Tuesday, April 13, 2010

Facts Salomon v A Salomon

Mr Aron Salomon was not a leather boot and shoe manufacturer. His firm was in Whitechapel High Street, with warehouses and a large establishment. He had had it for 30 years and "he might fairly have counted upon retiring with at least £10,000 in his pocket." He had a wife, a daughter and five sons. Four of the sons worked with him. The sons wanted to be partners, so he turned the business into a limited company. The wife and five eldest children became subscribers and two eldest sons also directors. Mr Salomon took 20,001 of the company's 20,007 shares.

The price fixed by the contract was £39,000, which was "extravagent" and not "anything that can be called a business like or reasonable estimate of value." Transfer of the business happened on June 1, 1892. Purchase money for the business was paid, totalling £20,000, to Mr Salomon. £10,000 was paid in debentures to Mr Salomon as well (ie, Salomon gave the company a loan, secured by a charge over the assets of the company). The balance paid went to extinguish the business’ debts (£1000 of which was cash to Salomon).

But soon after Mr Salomon incorporated his business, there was economic trouble. A series of strikes in the shoe industry led the government, Salomon's main customer, to split its contracts between more firms (the Government wanted to diversify its supply base to avoid the risk of its few suppliers being crippled by strikes). His warehouse was full of unsold stock. He and his wife lent the company money. He cancelled his debentures. But the company needed more money, and they sought £5000 from a Mr Edmund Broderip. They gave him a debenture, the loan with 10% interest and secured by a floating charge. But the business still failed, and they could not keep up with the interest payments. In October 1893 Mr Broderip sued to enforce his security. That was the end. The company was put into liquidation. Mr Broderip was paid but other unsecured creditors were not.

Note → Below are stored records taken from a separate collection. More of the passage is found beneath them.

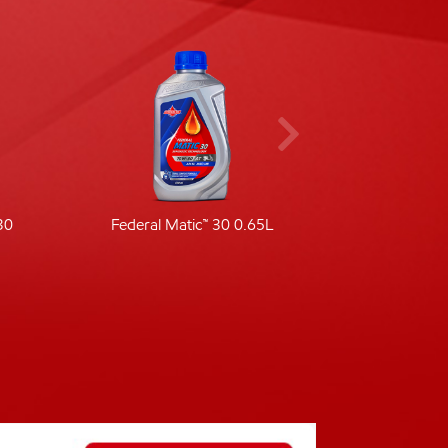
30
Federal Matic™ 30 0.65L
Fede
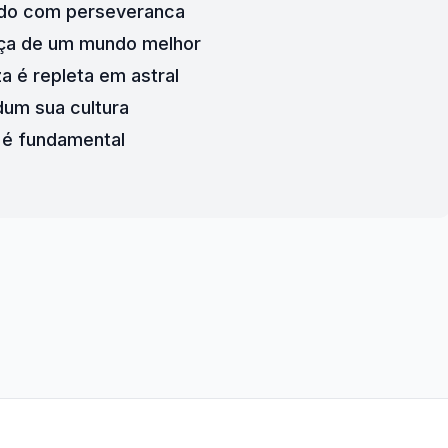
ndo com perseveranca
ça de um mundo melhor
a é repleta em astral
um sua cultura 
 é fundamental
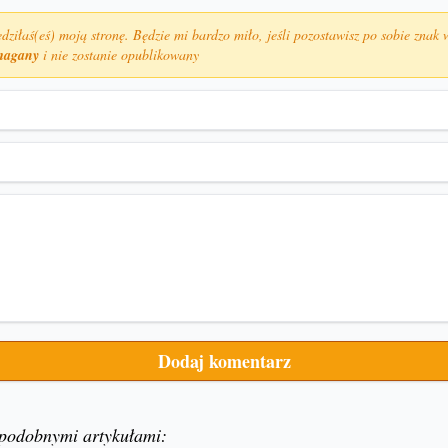
dziłaś(eś) moją stronę. Będzie mi bardzo miło, jeśli pozostawisz po sobie znak 
ymagany
i nie zostanie opublikowany
 podobnymi artykułami:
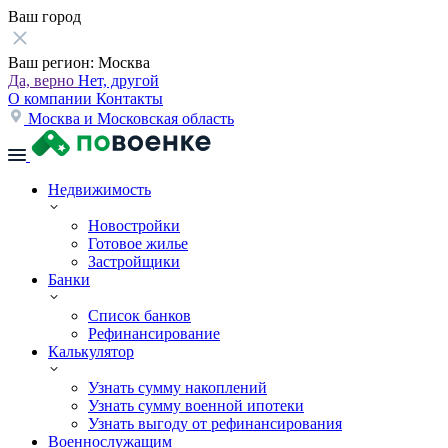
Ваш город
Ваш регион:
Москва
Да, верно
Нет, другой
О компании
Контакты
Москва и Московская область
Недвижимость
Новостройки
Готовое жилье
Застройщики
Банки
Список банков
Рефинансирование
Калькулятор
Узнать сумму накоплений
Узнать сумму военной ипотеки
Узнать выгоду от рефинансирования
Военнослужащим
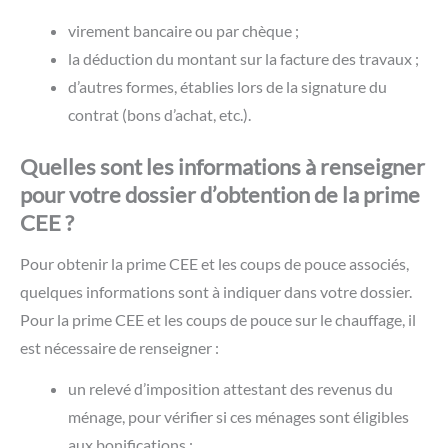
virement bancaire ou par chèque ;
la déduction du montant sur la facture des travaux ;
d’autres formes, établies lors de la signature du
contrat (bons d’achat, etc.).
Quelles sont les informations à renseigner
pour votre dossier d’obtention de la prime
CEE ?
Pour obtenir la prime CEE et les coups de pouce associés,
quelques informations sont à indiquer dans votre dossier.
Pour la prime CEE et les coups de pouce sur le chauffage, il
est nécessaire de renseigner :
un relevé d’imposition attestant des revenus du
ménage, pour vérifier si ces ménages sont éligibles
aux bonifications ;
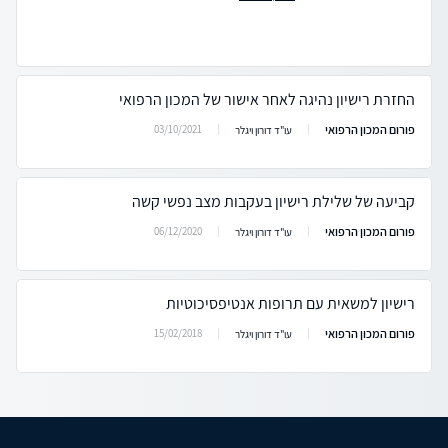
החזרת רישיון נהיגה לאחר אישור של המכון הרפואי
פורום המכון הרפואי
03/10/2021
עו"ד דורון ויגלר
קביעה של שלילת רישיון בעקבות מצב נפשי קשה
פורום המכון הרפואי
06/12/2020
עו"ד דורון ויגלר
רישיון למשאית עם תרופות אנטיפסיכוטיות
פורום המכון הרפואי
15/02/2018
עו"ד דורון ויגלר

The liquidator met Broderip’s claim with a counter claim, joining Salomon as a defendant, that the debentures were invalid for being issued as fraud. The liquidator claimed all the money back that was transferred when the company was started: rescission of the agreement for the business transfer itself, cancellation of the debentures and repayment of the balance of the purchase money.

1 comment:

  1. Court of Appeal

    The Court of Appeal [1895] 2 Ch 323 confirmed Vaughan Williams J's decision against Mr Salomon, though on the grounds that Mr. Salomon had abused the privileges of incorporation and limited liability, which Parliament had intended only to confer on "independent bona fide shareholders, who had a mind and will of their own and were not mere puppets". Lindley LJ (an expert on partnership law) held that the company was a trustee for Mr Salomon, and as such was bound to indemnify the company's debts. Lopes LJ and Kay LJ variously described the company as a myth and a fiction and said that the incorporation of the business by Mr Salomon had been a mere scheme to enable him to carry on as before but with limited liability.